Nails go in faster than screws and are removable, but they don't hold as well, making the subfloor more susceptible to movement and squeaks. Just about any 8d (8 penny) nail will do, although ring-shank nails grip better than standard smooth nails. There are pneumatic nail coils made for subfloors, most with a ring shank. You'll need a coil (roofing-style) nailer, though, not a finish nailer. Look for round-head, 13-gauge nails that are 2 1/2 inches long.
In addition to screws or nails, it is a good practice to lay a bead of construction adhesive on each joist top before placing the subfloor panel. This helps eliminate squeaks and stabilizes the floor. All-purpose construction adhesive costs about $2 per tube, so this material will not add significantly to the overall cost of replacing a subfloor.
Estimating Subflooring Amounts and Costs
Figuring out the quantity of subfloor panels, fasteners, and adhesive you'll need is pretty easy. Simply calculate the square footage of the room (length x width) in feet, divide by 32 square feet (the area of one 4 x 8-foot panel), and round up to a whole number.
For example, if a room measures 10 x 20 feet (200 square feet), divide by 32 to get 6.25. Rounding up, you'll need seven 4 x 8-foot panels. It's always a good idea to have about 15 percent for waste. It's also a good idea to sketch out a panel layout plan, keeping in mind that the end seams between panels must fall over joist locations.
So for a 200-square foot room you're looking at around $250 to $300 for subfloor panels, plus $50 to $100 for fasteners and maybe $20 for adhesive, making a grand total of $320 to $420 for materials.

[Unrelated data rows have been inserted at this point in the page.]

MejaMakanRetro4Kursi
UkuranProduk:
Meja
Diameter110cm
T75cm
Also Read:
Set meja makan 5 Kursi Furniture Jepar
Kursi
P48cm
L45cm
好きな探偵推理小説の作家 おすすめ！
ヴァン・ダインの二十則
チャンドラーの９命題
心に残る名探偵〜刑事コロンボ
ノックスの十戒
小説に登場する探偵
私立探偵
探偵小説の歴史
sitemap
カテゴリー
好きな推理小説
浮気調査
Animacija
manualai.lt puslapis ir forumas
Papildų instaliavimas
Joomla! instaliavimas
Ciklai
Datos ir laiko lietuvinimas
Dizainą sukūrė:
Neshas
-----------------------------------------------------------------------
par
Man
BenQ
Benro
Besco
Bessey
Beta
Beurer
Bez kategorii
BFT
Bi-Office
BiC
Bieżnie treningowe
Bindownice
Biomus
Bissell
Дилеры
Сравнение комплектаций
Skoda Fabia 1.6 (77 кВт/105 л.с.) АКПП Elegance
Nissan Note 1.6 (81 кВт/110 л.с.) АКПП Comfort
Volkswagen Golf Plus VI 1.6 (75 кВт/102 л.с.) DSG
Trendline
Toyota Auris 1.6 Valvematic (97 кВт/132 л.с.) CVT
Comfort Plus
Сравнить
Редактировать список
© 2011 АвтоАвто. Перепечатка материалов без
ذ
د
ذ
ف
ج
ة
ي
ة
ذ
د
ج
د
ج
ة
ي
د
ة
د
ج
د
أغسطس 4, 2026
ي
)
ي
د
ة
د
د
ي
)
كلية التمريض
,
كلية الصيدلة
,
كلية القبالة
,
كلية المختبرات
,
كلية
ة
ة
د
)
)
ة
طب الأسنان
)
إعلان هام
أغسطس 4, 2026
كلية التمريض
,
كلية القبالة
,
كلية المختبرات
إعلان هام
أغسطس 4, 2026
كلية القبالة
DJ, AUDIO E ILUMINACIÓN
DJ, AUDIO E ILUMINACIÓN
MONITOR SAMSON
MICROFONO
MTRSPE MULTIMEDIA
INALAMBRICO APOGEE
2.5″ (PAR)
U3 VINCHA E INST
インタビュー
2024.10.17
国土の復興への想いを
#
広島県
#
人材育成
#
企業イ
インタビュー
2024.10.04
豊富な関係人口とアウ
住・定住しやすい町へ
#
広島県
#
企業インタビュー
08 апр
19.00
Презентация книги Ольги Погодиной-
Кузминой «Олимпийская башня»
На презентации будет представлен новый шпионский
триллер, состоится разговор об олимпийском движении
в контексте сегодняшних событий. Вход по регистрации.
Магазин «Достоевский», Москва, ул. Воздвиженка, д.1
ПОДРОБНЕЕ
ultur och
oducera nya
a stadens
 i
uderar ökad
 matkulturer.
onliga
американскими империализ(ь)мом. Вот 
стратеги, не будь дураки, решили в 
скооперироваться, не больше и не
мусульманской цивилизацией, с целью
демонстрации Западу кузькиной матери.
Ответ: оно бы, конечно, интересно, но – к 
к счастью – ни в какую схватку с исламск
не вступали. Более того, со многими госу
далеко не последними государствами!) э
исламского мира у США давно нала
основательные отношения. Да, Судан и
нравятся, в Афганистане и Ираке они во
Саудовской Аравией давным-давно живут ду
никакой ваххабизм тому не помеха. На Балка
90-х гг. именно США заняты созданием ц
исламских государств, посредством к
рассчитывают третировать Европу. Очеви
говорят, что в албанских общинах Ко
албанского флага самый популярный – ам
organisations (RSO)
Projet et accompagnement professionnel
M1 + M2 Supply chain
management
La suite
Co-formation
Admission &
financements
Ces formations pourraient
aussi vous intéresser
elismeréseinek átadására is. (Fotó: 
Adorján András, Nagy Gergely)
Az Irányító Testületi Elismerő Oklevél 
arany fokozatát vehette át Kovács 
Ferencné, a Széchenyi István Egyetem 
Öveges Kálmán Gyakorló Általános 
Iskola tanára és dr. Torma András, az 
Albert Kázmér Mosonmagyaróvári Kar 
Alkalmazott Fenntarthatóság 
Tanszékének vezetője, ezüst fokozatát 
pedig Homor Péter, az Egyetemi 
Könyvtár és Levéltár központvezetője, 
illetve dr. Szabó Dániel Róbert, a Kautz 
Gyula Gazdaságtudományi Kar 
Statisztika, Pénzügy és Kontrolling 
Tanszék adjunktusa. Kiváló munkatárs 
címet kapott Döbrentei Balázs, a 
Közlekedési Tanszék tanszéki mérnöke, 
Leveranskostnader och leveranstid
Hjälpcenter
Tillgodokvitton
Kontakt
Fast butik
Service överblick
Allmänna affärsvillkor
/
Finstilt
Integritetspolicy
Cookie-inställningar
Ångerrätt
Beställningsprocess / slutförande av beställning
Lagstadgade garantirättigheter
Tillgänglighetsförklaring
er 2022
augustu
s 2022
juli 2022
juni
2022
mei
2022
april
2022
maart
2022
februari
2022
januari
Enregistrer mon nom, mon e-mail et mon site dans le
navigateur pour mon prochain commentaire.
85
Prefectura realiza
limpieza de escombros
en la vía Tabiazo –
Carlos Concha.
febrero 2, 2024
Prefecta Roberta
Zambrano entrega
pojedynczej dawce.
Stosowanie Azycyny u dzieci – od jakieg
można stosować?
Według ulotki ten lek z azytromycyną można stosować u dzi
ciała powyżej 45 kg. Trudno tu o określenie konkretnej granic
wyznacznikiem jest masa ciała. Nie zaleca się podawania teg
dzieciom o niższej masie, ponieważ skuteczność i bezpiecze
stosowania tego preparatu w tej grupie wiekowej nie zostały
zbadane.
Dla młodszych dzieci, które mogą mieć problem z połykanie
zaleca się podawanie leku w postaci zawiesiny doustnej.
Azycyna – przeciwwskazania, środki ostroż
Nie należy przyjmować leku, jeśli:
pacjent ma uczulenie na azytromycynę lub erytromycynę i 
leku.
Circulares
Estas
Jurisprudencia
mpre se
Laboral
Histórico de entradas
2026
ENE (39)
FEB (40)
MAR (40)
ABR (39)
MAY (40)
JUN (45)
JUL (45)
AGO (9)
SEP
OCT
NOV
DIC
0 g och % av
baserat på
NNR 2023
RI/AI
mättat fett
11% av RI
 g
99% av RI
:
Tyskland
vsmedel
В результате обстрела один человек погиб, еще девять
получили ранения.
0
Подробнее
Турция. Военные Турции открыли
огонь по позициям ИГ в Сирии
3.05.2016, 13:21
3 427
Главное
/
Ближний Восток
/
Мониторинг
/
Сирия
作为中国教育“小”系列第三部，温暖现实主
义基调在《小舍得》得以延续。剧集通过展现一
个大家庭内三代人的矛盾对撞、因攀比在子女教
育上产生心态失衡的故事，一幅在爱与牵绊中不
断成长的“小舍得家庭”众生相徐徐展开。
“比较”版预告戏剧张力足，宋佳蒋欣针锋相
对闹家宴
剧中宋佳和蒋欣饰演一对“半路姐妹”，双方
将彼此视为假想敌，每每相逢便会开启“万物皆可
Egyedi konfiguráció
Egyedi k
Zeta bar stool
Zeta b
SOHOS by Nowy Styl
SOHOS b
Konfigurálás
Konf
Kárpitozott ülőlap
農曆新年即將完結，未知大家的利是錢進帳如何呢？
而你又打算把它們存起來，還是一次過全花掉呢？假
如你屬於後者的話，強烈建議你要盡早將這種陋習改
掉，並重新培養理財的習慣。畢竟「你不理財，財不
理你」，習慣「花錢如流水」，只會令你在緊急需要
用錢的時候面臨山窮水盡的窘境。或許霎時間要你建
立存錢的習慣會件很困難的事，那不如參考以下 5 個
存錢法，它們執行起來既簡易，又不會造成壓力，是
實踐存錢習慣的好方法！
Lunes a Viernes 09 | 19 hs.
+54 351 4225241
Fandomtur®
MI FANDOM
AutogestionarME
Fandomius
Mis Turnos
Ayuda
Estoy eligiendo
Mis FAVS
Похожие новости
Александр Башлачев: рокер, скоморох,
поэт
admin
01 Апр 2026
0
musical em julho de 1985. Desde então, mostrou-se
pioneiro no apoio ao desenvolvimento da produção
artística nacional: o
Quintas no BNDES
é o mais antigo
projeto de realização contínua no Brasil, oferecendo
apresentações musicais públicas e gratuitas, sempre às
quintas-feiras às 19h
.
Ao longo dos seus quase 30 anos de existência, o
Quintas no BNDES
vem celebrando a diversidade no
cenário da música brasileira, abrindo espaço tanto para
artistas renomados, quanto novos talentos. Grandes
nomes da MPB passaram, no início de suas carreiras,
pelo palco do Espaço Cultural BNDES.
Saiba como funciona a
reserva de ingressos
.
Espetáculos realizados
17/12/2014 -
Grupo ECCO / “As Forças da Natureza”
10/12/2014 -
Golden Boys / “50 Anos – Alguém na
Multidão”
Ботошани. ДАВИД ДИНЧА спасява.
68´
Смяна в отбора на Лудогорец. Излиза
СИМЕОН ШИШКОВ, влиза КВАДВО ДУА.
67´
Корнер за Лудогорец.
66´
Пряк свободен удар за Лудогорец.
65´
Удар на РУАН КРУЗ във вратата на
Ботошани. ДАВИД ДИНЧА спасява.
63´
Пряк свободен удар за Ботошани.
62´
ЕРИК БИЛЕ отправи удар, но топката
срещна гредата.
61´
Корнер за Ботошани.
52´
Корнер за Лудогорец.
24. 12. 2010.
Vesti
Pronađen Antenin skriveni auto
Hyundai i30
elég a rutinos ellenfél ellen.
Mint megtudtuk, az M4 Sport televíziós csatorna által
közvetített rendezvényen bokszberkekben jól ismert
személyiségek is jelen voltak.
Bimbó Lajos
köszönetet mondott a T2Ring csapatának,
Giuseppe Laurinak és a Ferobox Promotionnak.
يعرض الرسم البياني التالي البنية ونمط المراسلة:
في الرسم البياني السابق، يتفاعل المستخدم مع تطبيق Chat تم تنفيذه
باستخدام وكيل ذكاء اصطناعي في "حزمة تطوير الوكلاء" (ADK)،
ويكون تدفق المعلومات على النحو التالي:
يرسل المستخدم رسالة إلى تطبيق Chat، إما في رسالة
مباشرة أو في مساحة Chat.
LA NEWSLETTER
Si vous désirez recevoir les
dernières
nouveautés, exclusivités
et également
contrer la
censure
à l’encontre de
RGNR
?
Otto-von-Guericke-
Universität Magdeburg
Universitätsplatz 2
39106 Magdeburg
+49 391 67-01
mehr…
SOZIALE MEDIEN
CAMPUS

If you replace the subfloor yourself, this may be your entire cost. However, if you need to rent a dumpster to get rid of the old materials or you have to rent a truck or pay for delivery of the panels, you may be in for another $150 to $200.
Hiring out the job to a contractor certainly adds to the cost, but it might add less than you think. Labor rates vary widely by location, but the national average labor rate for a basic subfloor replacement ranges from $100 to $250 for a 306-square-foot room, according to HomeAdvisor.